I just sent Dave a detailed note, Dave if you see it please post it, as I can not. The very important point, is that you can not turn left from the center of the main road, you need to get over into the side parallel roads wtih little shops, and come to a light and wait for the arrow. if you try to turn left from the left hand lane of the center road, you will never get an arrow, and you may get seriously rear ended as you should not be sitting there. after you get to town center get to the side road, and then cross the main road at the next light.
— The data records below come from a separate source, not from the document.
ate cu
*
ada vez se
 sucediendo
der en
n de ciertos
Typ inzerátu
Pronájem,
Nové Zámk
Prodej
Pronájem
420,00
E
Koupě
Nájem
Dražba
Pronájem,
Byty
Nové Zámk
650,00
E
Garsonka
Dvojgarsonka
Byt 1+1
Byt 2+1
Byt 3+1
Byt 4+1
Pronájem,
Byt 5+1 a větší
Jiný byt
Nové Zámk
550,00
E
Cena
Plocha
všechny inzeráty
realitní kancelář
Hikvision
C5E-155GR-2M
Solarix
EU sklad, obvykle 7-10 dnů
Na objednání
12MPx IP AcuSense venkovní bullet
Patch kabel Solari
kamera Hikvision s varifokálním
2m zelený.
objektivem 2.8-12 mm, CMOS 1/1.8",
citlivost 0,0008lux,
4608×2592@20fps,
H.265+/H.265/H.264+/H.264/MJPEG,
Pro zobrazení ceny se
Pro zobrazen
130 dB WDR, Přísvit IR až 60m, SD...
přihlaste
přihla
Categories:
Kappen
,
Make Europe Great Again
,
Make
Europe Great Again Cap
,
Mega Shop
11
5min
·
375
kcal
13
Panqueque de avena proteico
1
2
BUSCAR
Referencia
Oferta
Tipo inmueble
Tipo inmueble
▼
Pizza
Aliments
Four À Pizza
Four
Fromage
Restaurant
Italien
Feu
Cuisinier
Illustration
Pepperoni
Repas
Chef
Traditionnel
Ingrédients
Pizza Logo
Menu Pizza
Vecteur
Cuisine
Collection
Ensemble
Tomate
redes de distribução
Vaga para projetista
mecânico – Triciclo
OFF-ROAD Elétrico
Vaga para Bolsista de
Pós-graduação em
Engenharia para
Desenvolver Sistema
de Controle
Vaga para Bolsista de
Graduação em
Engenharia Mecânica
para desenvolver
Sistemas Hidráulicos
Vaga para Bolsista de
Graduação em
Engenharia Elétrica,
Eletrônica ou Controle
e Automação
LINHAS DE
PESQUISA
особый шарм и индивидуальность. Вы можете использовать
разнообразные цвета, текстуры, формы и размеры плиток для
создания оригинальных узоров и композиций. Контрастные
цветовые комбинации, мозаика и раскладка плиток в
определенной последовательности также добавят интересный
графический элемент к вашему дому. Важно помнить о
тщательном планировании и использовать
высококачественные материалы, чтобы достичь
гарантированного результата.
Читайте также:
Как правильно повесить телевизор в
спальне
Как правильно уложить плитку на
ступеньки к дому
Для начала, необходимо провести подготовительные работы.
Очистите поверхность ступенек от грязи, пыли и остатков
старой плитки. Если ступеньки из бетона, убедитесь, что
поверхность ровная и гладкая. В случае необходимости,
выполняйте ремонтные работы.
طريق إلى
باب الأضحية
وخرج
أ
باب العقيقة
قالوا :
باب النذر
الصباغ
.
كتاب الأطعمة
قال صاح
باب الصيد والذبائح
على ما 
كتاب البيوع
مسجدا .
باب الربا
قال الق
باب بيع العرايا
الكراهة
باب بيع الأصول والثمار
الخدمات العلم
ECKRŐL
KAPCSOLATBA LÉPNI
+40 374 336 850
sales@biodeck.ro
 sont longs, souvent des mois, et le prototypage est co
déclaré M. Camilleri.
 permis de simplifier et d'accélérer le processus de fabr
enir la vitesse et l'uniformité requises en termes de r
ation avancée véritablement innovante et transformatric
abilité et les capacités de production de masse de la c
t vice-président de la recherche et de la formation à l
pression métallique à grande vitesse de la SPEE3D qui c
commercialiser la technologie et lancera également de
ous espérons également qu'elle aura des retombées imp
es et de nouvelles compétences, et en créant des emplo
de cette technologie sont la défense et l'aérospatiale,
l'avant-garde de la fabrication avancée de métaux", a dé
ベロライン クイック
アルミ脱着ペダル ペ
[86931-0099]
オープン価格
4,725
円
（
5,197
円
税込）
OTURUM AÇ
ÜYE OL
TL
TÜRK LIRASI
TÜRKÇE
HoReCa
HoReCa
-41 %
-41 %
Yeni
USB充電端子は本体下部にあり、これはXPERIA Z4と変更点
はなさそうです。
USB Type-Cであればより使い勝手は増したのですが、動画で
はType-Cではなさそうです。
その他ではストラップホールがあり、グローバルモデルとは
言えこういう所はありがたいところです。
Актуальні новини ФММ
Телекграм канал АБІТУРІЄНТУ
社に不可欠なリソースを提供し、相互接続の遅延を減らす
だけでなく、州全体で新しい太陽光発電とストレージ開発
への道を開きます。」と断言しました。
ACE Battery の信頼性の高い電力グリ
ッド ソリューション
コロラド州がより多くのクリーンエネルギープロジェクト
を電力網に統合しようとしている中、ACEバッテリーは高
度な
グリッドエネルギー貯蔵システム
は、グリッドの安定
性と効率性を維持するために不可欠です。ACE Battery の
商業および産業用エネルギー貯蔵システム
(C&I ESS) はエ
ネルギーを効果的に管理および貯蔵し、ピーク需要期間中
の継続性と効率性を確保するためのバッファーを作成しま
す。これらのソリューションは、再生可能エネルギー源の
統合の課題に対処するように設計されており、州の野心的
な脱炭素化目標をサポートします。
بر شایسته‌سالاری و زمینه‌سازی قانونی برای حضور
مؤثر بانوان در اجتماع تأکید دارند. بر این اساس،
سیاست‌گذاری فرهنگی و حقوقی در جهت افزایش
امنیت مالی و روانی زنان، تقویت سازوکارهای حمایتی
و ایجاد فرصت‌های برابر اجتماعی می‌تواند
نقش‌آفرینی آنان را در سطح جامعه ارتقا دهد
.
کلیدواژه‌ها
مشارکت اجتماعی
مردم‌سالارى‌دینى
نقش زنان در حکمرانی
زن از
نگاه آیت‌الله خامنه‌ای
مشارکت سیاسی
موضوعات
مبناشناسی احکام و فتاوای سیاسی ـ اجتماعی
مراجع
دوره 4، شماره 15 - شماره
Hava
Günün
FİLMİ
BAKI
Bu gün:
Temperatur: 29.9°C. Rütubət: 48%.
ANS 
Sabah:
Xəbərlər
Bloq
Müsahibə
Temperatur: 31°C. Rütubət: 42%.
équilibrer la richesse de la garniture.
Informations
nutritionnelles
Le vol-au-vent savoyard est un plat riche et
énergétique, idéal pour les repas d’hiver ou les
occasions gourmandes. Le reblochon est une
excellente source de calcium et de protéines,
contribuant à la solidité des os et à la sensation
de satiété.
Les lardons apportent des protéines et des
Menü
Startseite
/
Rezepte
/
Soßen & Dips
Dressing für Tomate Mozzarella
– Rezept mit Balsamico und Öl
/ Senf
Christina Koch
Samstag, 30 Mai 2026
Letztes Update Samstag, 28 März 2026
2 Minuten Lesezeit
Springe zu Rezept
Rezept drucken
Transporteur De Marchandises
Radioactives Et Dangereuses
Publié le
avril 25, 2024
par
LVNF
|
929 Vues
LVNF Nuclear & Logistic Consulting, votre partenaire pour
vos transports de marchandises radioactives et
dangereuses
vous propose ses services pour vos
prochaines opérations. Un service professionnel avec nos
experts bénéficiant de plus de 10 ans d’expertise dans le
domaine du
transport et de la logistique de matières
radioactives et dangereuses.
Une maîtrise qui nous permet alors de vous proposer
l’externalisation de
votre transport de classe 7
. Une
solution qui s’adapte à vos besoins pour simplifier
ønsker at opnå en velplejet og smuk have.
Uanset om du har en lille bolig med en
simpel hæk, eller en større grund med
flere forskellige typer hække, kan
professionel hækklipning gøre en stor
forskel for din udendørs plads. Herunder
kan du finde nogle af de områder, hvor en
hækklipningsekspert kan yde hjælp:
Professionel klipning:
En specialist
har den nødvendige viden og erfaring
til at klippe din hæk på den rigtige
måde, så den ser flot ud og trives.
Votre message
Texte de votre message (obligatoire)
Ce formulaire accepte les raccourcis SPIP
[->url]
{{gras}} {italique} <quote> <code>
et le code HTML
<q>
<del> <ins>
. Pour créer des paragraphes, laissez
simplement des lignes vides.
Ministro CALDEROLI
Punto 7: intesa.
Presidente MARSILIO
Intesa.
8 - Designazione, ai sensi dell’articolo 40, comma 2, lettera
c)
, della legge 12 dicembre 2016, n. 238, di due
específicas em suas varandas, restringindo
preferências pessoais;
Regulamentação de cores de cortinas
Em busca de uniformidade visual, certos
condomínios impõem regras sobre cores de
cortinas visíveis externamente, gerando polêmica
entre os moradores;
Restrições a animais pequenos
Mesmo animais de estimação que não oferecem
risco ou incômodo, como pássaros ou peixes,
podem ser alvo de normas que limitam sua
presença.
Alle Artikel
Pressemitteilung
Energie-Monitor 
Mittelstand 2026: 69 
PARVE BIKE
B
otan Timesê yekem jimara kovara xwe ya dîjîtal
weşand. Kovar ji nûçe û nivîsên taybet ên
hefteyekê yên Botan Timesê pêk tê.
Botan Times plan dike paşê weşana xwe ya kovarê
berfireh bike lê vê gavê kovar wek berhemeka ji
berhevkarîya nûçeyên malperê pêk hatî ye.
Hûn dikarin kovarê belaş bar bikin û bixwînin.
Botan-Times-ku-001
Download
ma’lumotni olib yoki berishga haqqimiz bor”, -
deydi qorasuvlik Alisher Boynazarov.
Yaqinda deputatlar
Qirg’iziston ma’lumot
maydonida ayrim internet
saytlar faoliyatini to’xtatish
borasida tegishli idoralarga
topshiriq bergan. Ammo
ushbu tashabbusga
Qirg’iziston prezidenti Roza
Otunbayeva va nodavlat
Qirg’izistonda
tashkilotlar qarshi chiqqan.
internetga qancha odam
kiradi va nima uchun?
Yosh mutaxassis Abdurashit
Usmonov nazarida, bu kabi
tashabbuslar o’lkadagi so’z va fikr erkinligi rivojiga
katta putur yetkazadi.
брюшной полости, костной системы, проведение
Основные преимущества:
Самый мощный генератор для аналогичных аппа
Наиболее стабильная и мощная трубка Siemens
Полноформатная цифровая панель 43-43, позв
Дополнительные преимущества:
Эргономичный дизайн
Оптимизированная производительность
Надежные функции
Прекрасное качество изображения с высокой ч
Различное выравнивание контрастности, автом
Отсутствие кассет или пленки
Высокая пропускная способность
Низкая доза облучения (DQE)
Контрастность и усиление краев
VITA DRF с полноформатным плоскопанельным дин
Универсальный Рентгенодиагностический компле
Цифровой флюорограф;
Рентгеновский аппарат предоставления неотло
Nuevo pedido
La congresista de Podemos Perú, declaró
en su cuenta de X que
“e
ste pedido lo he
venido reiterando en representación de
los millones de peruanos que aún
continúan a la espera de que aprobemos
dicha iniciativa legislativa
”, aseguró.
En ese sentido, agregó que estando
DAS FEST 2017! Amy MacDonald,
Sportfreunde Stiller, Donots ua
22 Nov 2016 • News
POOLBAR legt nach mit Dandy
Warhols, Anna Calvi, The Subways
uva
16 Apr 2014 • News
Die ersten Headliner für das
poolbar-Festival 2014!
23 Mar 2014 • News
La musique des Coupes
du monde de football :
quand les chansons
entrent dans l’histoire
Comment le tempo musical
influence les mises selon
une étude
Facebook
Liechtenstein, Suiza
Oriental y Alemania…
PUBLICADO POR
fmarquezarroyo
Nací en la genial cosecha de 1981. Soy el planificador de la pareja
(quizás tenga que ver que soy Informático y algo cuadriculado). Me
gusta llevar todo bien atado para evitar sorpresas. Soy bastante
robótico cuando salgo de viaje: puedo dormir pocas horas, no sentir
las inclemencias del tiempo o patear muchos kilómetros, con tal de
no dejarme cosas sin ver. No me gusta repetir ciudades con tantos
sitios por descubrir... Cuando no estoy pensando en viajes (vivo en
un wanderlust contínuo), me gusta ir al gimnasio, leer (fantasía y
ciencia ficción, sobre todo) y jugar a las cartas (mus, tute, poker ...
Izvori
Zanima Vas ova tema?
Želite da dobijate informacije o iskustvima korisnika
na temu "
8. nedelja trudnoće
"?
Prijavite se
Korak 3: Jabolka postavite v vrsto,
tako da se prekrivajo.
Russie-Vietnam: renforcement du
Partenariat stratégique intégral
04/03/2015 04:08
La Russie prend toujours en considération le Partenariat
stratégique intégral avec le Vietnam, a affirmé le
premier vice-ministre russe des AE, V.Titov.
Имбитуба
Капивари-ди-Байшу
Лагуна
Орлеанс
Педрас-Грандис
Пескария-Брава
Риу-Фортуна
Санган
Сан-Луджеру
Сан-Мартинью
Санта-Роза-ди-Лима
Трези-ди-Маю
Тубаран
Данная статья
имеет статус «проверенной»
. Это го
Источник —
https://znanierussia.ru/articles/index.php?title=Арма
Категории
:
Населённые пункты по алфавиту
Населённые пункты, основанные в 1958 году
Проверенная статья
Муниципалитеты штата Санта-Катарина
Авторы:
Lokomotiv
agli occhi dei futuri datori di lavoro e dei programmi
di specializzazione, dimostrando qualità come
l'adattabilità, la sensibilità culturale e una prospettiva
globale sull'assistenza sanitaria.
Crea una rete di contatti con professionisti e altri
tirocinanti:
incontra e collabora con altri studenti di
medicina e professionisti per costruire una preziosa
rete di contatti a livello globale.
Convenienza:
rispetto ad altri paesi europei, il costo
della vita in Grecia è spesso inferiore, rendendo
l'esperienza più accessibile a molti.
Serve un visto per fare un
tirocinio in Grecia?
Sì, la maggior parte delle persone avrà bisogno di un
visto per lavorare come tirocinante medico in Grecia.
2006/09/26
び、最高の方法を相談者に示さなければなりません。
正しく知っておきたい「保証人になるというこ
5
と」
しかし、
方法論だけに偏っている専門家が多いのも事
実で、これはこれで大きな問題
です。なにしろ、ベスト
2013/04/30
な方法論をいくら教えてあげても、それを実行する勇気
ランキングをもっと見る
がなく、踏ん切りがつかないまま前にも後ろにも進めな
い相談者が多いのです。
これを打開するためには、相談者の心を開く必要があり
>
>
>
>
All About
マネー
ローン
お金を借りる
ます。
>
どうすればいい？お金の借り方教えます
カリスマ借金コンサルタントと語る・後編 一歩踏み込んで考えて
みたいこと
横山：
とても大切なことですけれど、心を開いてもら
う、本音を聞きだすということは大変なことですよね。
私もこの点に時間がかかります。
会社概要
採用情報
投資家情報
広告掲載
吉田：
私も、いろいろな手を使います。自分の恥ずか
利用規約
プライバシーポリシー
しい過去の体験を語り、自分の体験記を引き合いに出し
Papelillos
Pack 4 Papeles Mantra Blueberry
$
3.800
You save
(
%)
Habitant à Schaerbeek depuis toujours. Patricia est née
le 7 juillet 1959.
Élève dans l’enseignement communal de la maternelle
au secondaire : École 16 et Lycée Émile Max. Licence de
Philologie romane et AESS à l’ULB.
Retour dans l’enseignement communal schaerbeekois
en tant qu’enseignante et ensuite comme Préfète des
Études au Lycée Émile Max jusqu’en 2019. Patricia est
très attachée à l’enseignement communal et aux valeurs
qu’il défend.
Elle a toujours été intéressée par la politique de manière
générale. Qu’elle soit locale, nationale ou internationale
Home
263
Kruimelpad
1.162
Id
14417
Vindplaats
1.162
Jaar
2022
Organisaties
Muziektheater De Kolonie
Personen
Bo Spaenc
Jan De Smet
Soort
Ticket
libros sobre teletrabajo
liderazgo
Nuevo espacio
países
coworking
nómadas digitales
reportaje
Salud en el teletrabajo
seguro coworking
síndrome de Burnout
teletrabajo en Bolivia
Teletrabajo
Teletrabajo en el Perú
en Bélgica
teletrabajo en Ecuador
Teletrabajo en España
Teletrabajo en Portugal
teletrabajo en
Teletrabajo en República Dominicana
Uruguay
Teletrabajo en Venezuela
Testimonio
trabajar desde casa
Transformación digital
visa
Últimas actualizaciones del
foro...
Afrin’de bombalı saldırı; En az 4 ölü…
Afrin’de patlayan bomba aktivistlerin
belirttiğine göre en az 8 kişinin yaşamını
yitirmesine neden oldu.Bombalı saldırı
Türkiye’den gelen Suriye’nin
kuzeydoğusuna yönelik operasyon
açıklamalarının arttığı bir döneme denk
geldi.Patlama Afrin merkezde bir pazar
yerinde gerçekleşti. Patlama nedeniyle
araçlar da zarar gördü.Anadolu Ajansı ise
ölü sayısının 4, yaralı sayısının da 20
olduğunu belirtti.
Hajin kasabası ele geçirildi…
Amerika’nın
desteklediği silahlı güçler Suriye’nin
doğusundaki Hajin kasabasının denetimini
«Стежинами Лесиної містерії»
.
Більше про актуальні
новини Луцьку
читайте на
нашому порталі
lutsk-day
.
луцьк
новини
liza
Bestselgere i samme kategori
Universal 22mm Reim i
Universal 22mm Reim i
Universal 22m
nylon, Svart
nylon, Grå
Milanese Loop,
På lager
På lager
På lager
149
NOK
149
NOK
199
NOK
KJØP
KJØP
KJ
So I am going to bed, tired, but happy and pleased.

Torb

Question about phone, and info on DNA paper



All, we tried the DNA paper - it works but seems only for small amplicons (worked for ~ 100bp, not for 700bp) see attached The lanes above the "C" and "T" in Clint are from the paper, other lanes with bands are positive controls. I will bring what samples I have in case anyone needs to try it but for now I wouldnt rely on it,

Also, Torb- will there be individual phones in each cabin that we can use?

Dave

Thursday, January 1, 2009

Snorkelling and phones

Hi Jane, I am on for snorkelling, see you there,

Also, T0rb asked me to post something about (cell)phone use in mexico- seems like most phones will work there on roaming, so you will have to pay $1 or so per minute. Just be careful if you have an iphone to disable the roaming network, otherwise you could get a bill for $00's. I dont know if its possible in Mexico but the cheapest way with a regular phone is to get a "sim" card for the local network (often they sell at the airport)- but then you will have a different phone # while using it,

Dave

Bring Music

Okay, I am packed, I have an new computer projector, a new camera, 4 pounds of coffee, a coffee grinder; and two extension cords, I want to see if we can project presentations onto the sea wall at the edge the place at night, you walk down steps to beach. Ok, i would like to have some music there too, so I will trade coffee for music. bring tunes is what matters, we can figure out how to play, with extension cords on the beach perhaps If you can pack something that plays music bring that. Kristin and I, and Jane are off early in AM. Will be in touch. I look forward to Smoked Marlin Tacons for lunch. Torberto Try Bloggin, its fun, dont be inhibited!

Beach Bummin'

Nice job Cliff!  I'm a newbie too!  

Torbert reports that our lodging is right on the ocean, so I'm bringing snorkel gear on the off chance that the field won't occupy us for every minute of daylight.    I'm too chicken to go in alone, so if anyone else has gear, I'd appreciate company.  I'm also bringing my hubby's gear to share with anyone, although it won't work for the more petite members of the group.  

See you all there.  
I bloggeth! Sorry, it's my first time and I was just so excited :-)... Happy New Year and see you all soon...

Cheers,

Cliff

Power Plug / Clothes to Bring

Plug - To my knowledge now, you do not need a plug adaptor, I went to Radio Shack, it is just like ours.

Clothes - Be sure to bring a water proof nylon or goretex rain jacket and possibly pants, as early in the morning for shoot bagging it is still cool and a lot of condensation on the plants, and you can get real wet and actually cold. Then later in the day it will be 80 - 85 or more, so you take off the pants and wear shorts. In the evening it gets to low 60s, so a sweat shirt and pants is sometimes appropriate.